» **THE PROBLEM**
Transcribe only the lines from the one containing "58: (459, 529)" through the final line of the entries below, exactly, and exclude the pictures.

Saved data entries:
- - - - - - -

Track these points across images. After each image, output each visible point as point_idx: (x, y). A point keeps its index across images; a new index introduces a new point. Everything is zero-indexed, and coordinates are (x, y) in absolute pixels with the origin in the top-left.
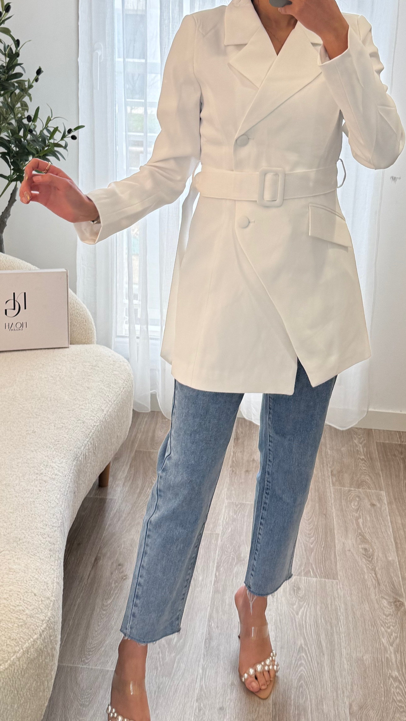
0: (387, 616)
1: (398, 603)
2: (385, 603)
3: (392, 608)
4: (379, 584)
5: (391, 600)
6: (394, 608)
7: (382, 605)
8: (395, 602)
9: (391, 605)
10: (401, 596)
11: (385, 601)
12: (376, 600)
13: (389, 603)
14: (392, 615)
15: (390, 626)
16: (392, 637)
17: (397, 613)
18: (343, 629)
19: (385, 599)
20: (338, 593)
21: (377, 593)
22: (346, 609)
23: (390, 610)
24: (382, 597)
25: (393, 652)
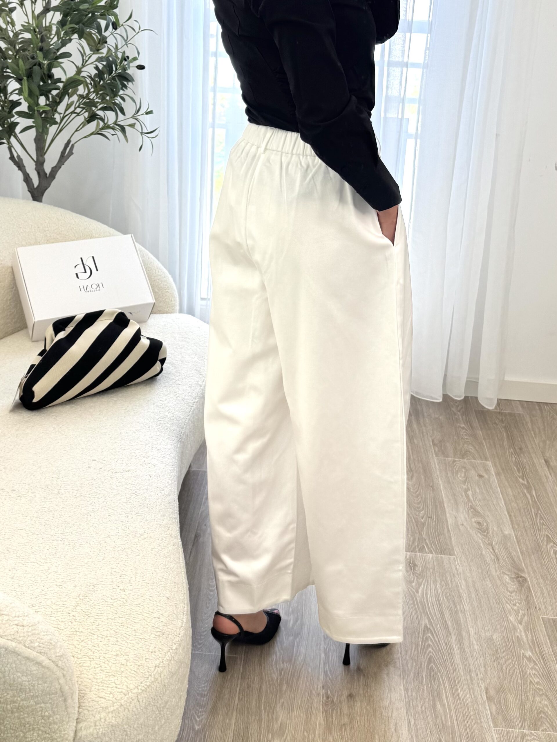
0: (511, 593)
1: (521, 579)
2: (507, 578)
3: (515, 584)
4: (498, 559)
5: (513, 576)
6: (517, 585)
7: (504, 582)
8: (518, 577)
9: (514, 581)
10: (522, 571)
11: (506, 576)
12: (498, 576)
13: (511, 578)
14: (517, 592)
15: (516, 603)
16: (519, 615)
17: (521, 590)
18: (467, 608)
19: (506, 574)
20: (456, 569)
21: (497, 568)
22: (468, 586)
23: (513, 586)
24: (503, 572)
25: (522, 630)
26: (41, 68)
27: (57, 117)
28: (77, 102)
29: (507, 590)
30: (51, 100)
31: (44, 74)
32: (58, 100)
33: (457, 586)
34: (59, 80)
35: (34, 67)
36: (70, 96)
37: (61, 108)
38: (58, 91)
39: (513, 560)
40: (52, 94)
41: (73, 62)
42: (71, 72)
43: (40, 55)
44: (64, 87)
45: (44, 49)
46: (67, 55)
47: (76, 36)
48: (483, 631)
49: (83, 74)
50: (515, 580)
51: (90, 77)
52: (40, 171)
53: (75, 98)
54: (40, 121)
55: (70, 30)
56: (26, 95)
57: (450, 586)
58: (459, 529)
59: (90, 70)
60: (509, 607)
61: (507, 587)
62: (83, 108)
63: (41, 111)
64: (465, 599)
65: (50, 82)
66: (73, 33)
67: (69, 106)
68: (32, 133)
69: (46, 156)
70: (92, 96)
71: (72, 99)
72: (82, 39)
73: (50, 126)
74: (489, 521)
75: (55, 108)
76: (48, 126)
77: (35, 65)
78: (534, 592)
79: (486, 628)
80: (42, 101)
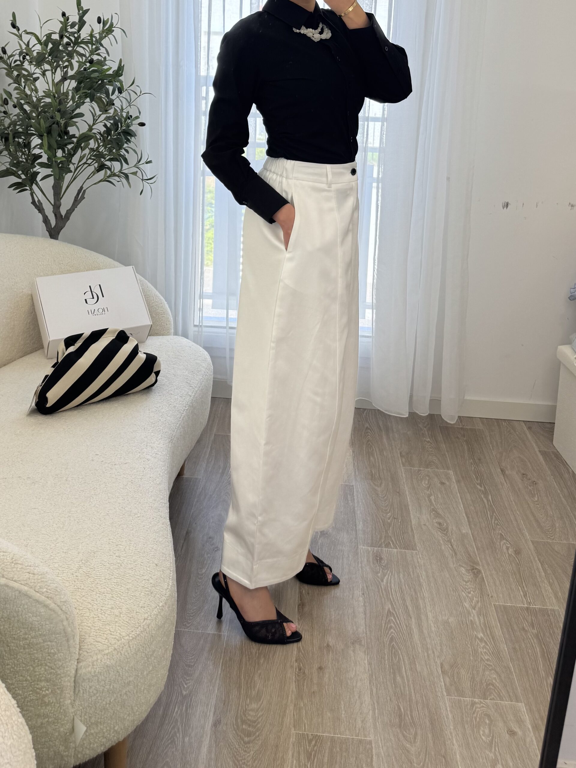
0: (467, 582)
1: (476, 571)
2: (463, 570)
3: (471, 575)
4: (456, 554)
5: (469, 568)
7: (461, 573)
8: (473, 569)
9: (469, 573)
10: (477, 564)
12: (455, 568)
13: (467, 570)
14: (471, 582)
15: (471, 591)
16: (473, 601)
17: (476, 580)
18: (426, 595)
19: (463, 567)
20: (418, 562)
21: (455, 562)
22: (428, 576)
23: (468, 576)
24: (460, 565)
25: (476, 615)
26: (59, 126)
27: (72, 167)
28: (89, 154)
29: (463, 580)
30: (66, 152)
31: (61, 131)
32: (72, 153)
33: (418, 576)
34: (74, 136)
35: (53, 125)
36: (83, 150)
37: (75, 159)
38: (73, 145)
39: (469, 555)
40: (67, 148)
41: (85, 121)
42: (84, 129)
43: (58, 116)
44: (77, 141)
45: (62, 110)
46: (81, 115)
47: (88, 100)
48: (441, 616)
49: (94, 131)
50: (470, 571)
51: (100, 133)
52: (57, 214)
53: (87, 151)
54: (57, 170)
55: (84, 94)
56: (46, 149)
57: (412, 576)
58: (422, 528)
59: (100, 128)
60: (464, 594)
61: (463, 577)
62: (94, 160)
63: (59, 161)
64: (425, 588)
65: (66, 137)
66: (86, 97)
67: (81, 158)
68: (51, 181)
69: (62, 201)
70: (102, 149)
71: (84, 152)
72: (93, 102)
73: (66, 175)
74: (448, 522)
75: (70, 159)
76: (64, 175)
77: (54, 124)
78: (487, 581)
79: (443, 613)
80: (59, 153)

- - - - - - -

» **RESULT**
58: (459, 529)
59: (90, 70)
60: (509, 607)
61: (507, 587)
62: (83, 108)
63: (41, 111)
64: (465, 599)
65: (50, 82)
66: (73, 33)
67: (69, 106)
68: (32, 133)
69: (46, 156)
70: (92, 96)
71: (72, 99)
72: (82, 39)
73: (50, 126)
74: (489, 521)
75: (55, 108)
76: (48, 126)
77: (35, 65)
78: (534, 592)
79: (486, 628)
80: (42, 101)
0: (467, 582)
1: (476, 571)
2: (463, 570)
3: (471, 575)
4: (456, 554)
5: (469, 568)
7: (461, 573)
8: (473, 569)
9: (469, 573)
10: (477, 564)
12: (455, 568)
13: (467, 570)
14: (471, 582)
15: (471, 591)
16: (473, 601)
17: (476, 580)
18: (426, 595)
19: (463, 567)
20: (418, 562)
21: (455, 562)
22: (428, 576)
23: (468, 576)
24: (460, 565)
25: (476, 615)
26: (59, 126)
27: (72, 167)
28: (89, 154)
29: (463, 580)
30: (66, 152)
31: (61, 131)
32: (72, 153)
33: (418, 576)
34: (74, 136)
35: (53, 125)
36: (83, 150)
37: (75, 159)
38: (73, 145)
39: (469, 555)
40: (67, 148)
41: (85, 121)
42: (84, 129)
43: (58, 116)
44: (77, 141)
45: (62, 110)
46: (81, 115)
47: (88, 100)
48: (441, 616)
49: (94, 131)
50: (470, 571)
51: (100, 133)
52: (57, 214)
53: (87, 151)
54: (57, 170)
55: (84, 94)
56: (46, 149)
57: (412, 576)
58: (422, 528)
59: (100, 128)
60: (464, 594)
61: (463, 577)
62: (94, 160)
63: (59, 161)
64: (425, 588)
65: (66, 137)
66: (86, 97)
67: (81, 158)
68: (51, 181)
69: (62, 201)
70: (102, 149)
71: (84, 152)
72: (93, 102)
73: (66, 175)
74: (448, 522)
75: (70, 159)
76: (64, 175)
77: (54, 124)
78: (487, 581)
79: (443, 613)
80: (59, 153)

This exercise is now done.